### Passage provided

Despite these difficulties, network anomaly detection is still making progress. Network anomaly detection systems identify network anomalies by monitoring and analyzing network traffic and searching for anomalous flows with malicious behaviors. Despite having high accuracy rates and low false alarm rates, these systems are easily evaded by recent collaborative-based anomalies, even anomalies with the similar packets as legitimate traffic. Moreover, existing detection modules usually consider less about the communication relationship, such as the communication pattern between inner and outer networks, so that it is difficult to describe anomalies from single flow itself in network.

Collective network anomalies are major kinds of network anomaly nowadays [12]. According to the communication volume of the traffic flows, individual steps can be roughly classified into two types, namely high-intensity attacks and low-intensity attacks. High-intensity attacks such as Smurf [9] transmit packets at a high rate causing a sudden surge in traffic volume whereas low-intensity attacks such as Slowloris [19] are high-level attacks that do not rely on intensity and volume to breakdown network service. Other low-intensity attacks do not attempt to completely disrupt the service but rather degrade the quality of service over a long period of time to achieve economic damage or reduce the performance of servers, indicates that all the packets involved in the attack are not detected. In complex attacks, an attacker floods the target system with low-intensity, highly targeted, and application-specific traffic.

Recent research has shown that the following challenges that are not tackled in previous researches. We briefly describe two of the modern challenges for network anomaly detection that we will address in this work.

Page-level text extractions
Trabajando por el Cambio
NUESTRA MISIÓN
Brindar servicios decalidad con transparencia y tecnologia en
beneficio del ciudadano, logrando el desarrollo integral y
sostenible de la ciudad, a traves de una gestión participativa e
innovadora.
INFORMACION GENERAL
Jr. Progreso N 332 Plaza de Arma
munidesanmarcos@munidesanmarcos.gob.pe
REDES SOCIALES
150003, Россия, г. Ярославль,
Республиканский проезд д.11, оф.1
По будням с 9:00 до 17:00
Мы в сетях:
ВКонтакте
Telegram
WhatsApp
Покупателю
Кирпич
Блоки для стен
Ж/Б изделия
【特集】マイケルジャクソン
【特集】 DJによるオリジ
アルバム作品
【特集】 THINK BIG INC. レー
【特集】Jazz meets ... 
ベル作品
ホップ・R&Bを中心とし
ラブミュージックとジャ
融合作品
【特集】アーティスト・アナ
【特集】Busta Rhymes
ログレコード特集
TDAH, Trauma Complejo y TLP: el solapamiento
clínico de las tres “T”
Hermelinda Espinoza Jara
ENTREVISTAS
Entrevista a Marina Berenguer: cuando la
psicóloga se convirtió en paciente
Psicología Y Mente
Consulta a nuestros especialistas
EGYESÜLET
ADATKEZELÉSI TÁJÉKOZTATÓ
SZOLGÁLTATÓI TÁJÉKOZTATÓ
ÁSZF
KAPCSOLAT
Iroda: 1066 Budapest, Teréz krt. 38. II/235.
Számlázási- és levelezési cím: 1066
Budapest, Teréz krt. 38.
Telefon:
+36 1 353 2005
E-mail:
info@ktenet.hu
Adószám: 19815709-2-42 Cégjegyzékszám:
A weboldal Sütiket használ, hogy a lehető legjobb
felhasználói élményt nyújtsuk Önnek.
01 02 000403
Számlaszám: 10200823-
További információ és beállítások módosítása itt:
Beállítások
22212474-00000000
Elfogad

### Required actions
1) List every reference number that appears in square brackets in the passage on network anomaly detection, in the order they occur.
2) In the passage on network anomaly detection, how does a high-intensity attack such as Smurf affect traffic?
3) Pick up the passage on network anomaly detection after its final sentence and keep writing.

### Answers for each item
1) 12, 9, 19

2) It transmits packets at a high rate, causing a sudden surge in traffic volume.

3)
Challenge 1: Low-Intensity Volume of Network Anomaly Traffic Might Seem Innocuous. Most traditional methods analyze statistical changes of traffic volume. The statistical features of the network flows contain information such as the number of flows, the number of packets of the flow, the average length of packets of the flow, the network protocol flags, and the duration of the flow. If a statistical mode mismatch in those values is detected, the event is reported as an anomaly. For example, if the statistical features of the destination port numbers suddenly increase, it is assumed that some hosts conduct port scanning. However, the anomalous activities that may not increase the number of packets are not visible in a large network. Those volume-based anomaly detection techniques, however, cannot detect low-intensity attacks.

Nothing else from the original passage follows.